── Brano di lettura ──

Major League: il calcio si sveglia dal sogno americano

di Marco Mancini Commenta

Faranno dei miracoli nell’economia, nel cinema, nell’atletica e nel basket, ma per quanto riguarda il calcio, gli americani hanno ancora tanto da imparare. Lo ha capito anche Ruud Gullit, ex centrocampista del Milan e allenatore dei Los Angeles Galaxy, la stessa squadra di David Beckham. Gullit già dopo qualche partita lo scorso anno aveva accusato la Major League di poca professionalità. Il suo contratto triennale però lo costringeva a rimanere, e così la stagione si era conclusa in modo deludente (medio-bassa classifica).

───

* [Domande sul materiale]:
a – Ripeti senza modifiche la parte dell'articolo sulla Major League che si apre con le parole contenenti "Faranno dei miracoli" e si chiude con "deludente (medio-bassa classifica).".
b – Rispondi a queste domande sull'articolo sulla Major League.
(i) Di quale squadra Ruud Gullit è stato centrocampista?
(ii) Quale squadra allena Gullit?
(iii) Di che durata era il contratto di Gullit?
c – Riprendi l'articolo sulla Major League e proseguilo dopo l'ultima frase riportata.
I record non servono per questo lavoro.

── Dati di partenza ──

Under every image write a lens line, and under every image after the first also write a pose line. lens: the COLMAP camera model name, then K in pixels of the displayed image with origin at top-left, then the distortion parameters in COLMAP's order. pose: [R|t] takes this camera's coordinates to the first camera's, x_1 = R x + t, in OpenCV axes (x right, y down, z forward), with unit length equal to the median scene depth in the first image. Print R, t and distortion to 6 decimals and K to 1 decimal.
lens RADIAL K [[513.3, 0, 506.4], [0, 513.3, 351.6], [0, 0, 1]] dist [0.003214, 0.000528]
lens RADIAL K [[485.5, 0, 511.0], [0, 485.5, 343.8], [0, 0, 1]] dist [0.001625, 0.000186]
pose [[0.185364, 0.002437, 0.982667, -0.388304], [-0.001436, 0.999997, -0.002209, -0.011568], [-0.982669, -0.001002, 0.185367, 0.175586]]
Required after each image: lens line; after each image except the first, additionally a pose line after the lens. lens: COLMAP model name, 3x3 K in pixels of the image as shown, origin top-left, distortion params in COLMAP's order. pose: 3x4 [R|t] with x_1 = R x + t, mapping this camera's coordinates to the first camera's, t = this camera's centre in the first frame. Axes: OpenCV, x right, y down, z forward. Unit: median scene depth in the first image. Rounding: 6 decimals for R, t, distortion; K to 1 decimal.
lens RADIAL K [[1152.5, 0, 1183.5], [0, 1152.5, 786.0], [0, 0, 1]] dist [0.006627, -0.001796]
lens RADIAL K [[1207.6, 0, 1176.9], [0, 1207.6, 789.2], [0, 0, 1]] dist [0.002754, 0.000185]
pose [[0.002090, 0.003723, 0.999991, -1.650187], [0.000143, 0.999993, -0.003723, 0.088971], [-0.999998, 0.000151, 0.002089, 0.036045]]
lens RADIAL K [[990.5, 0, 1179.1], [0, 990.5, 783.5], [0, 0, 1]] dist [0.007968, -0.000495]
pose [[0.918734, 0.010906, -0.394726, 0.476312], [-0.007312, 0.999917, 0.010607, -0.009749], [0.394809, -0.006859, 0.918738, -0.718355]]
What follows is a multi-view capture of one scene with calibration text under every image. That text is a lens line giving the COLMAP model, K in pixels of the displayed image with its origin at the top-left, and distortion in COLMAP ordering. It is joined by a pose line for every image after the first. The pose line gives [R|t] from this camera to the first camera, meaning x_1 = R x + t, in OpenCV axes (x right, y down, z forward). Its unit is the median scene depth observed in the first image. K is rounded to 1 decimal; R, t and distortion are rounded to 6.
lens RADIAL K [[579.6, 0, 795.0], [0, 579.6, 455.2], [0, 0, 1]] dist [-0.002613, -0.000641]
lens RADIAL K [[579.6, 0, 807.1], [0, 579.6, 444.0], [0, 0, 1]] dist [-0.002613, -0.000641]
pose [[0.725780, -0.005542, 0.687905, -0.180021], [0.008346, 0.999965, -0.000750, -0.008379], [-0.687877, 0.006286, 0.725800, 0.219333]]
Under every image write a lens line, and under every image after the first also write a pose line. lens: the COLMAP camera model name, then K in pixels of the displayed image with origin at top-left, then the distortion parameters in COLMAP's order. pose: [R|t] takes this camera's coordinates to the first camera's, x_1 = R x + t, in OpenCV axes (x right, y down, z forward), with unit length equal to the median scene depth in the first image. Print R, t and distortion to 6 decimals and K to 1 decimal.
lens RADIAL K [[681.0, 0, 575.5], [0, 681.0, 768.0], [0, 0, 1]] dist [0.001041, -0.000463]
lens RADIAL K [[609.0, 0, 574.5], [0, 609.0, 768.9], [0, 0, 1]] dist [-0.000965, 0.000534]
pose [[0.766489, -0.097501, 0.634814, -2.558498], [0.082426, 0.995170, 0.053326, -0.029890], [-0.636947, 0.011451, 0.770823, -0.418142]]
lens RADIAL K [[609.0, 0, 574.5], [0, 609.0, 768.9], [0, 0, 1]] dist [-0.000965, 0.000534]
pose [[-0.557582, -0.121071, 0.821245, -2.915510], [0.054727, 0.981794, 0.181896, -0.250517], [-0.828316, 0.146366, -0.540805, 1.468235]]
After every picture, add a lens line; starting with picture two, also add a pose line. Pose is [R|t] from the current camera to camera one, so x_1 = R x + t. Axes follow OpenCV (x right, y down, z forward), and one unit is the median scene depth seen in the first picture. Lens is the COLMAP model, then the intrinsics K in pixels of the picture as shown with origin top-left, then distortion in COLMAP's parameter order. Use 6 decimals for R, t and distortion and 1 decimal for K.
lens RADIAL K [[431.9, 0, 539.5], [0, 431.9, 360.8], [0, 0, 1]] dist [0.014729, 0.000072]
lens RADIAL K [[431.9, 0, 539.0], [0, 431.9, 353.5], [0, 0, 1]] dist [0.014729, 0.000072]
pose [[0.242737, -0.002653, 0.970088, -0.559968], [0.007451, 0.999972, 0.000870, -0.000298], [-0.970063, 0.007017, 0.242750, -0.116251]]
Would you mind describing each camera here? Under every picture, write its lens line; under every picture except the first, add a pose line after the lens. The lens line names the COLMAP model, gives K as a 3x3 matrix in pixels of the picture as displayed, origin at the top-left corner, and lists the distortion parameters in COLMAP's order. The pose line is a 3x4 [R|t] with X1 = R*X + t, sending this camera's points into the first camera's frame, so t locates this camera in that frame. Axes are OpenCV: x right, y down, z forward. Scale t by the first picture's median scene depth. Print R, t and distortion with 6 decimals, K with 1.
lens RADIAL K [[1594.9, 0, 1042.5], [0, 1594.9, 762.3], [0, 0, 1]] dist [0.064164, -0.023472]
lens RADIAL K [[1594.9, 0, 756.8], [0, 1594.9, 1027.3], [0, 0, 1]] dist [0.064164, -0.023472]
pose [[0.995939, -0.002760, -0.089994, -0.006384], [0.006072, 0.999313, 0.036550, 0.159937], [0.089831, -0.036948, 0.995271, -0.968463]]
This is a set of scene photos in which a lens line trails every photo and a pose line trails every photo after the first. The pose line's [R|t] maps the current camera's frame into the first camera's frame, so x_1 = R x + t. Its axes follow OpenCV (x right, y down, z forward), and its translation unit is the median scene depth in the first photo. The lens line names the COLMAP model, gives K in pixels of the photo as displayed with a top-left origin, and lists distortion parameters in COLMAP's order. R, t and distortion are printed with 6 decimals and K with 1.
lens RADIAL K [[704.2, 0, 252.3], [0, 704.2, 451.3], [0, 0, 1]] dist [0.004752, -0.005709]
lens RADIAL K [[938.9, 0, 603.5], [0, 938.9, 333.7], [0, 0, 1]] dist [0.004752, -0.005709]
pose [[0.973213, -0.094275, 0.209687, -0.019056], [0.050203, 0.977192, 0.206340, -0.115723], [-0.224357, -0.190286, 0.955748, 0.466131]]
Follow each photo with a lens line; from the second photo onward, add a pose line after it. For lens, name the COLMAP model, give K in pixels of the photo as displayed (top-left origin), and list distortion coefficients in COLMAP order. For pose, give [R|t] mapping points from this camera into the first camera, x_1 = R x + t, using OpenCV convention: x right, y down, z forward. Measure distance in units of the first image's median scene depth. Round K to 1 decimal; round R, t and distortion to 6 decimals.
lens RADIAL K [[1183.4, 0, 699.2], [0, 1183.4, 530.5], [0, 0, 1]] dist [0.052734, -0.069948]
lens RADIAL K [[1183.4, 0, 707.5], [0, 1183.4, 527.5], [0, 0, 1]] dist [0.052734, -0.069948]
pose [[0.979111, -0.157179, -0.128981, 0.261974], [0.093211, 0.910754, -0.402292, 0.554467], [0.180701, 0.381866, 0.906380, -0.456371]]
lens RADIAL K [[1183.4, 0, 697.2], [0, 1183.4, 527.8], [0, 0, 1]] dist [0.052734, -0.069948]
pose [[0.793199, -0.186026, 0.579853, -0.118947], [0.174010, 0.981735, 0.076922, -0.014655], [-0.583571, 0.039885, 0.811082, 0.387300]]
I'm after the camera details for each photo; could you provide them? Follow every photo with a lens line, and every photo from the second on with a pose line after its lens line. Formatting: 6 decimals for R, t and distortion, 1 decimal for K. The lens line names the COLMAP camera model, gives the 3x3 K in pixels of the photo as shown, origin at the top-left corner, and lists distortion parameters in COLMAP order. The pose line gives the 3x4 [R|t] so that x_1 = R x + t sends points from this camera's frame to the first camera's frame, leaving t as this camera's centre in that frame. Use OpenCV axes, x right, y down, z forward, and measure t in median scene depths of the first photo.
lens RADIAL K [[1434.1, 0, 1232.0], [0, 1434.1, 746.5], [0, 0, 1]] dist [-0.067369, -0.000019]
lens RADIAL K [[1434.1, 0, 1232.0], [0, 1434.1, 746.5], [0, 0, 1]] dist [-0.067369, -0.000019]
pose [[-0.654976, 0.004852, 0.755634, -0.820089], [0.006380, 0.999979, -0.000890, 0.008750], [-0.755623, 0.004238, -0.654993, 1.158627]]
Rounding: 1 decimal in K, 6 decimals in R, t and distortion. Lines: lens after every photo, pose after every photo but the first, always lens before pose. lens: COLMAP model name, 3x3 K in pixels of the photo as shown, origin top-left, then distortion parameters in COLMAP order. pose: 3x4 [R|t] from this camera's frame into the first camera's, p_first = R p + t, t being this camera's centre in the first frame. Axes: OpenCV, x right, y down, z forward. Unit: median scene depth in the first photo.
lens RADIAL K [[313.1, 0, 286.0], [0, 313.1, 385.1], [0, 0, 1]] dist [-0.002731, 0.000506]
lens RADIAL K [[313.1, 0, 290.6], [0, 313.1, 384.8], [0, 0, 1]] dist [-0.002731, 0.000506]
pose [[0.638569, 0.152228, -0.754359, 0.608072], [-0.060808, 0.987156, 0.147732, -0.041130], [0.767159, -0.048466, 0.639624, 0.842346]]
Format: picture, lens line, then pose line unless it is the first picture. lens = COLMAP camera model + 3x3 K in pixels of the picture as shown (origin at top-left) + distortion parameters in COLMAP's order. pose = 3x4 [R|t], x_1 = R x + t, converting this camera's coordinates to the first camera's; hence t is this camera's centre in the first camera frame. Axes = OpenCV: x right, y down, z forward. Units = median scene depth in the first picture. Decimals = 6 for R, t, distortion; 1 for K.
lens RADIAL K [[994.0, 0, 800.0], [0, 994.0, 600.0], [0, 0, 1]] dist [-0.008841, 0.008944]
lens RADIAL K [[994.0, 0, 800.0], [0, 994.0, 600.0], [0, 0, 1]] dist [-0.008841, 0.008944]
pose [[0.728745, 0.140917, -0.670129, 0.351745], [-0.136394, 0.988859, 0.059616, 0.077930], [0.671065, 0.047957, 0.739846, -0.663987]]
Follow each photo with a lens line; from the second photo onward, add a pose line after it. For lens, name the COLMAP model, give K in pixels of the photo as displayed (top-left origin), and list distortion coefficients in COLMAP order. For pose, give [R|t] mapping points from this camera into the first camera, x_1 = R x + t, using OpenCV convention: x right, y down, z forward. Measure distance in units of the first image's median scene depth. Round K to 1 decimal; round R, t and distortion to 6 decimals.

───

* [Risposte scritte]:
a –
Faranno dei miracoli nell’economia, nel cinema, nell’atletica e nel basket, ma per quanto riguarda il calcio, gli americani hanno ancora tanto da imparare. Lo ha capito anche Ruud Gullit, ex centrocampista del Milan e allenatore dei Los Angeles Galaxy, la stessa squadra di David Beckham. Gullit già dopo qualche partita lo scorso anno aveva accusato la Major League di poca professionalità. Il suo contratto triennale però lo costringeva a rimanere, e così la stagione si era conclusa in modo deludente (medio-bassa classifica).

b –
(i) Ruud Gullit è stato centrocampista del Milan.
(ii) Gullit allena i Los Angeles Galaxy.
(iii) Il contratto di Gullit era triennale.

c –
Quest’anno ci ha riprovato, ma la situazione è anche peggiore. L’unico che sappia giocare a calcio, Beckham appunto, è ancora infortunato, come in tutta la scorsa stagione, e non ci si ricorda più da quando non lo si vede in campo. I 3 punti non arrivano da 2 mesi e adesso Gullit non ce l’ha fatta più. Ha rescisso il suo contratto per motivi familiari e ha fatto le valigie, tornandosene in Olanda. Insieme a lui è stato fatto fuori anche il general manager Alexi Lalas, ex difensore del Padova. Al suo posto andrà Cobi Jones, oltre 300 partite tra i Galaxy, che avrà l’arduo compito di risollevare un club e uno sport che in America ormai vale meno del badminton in Italia.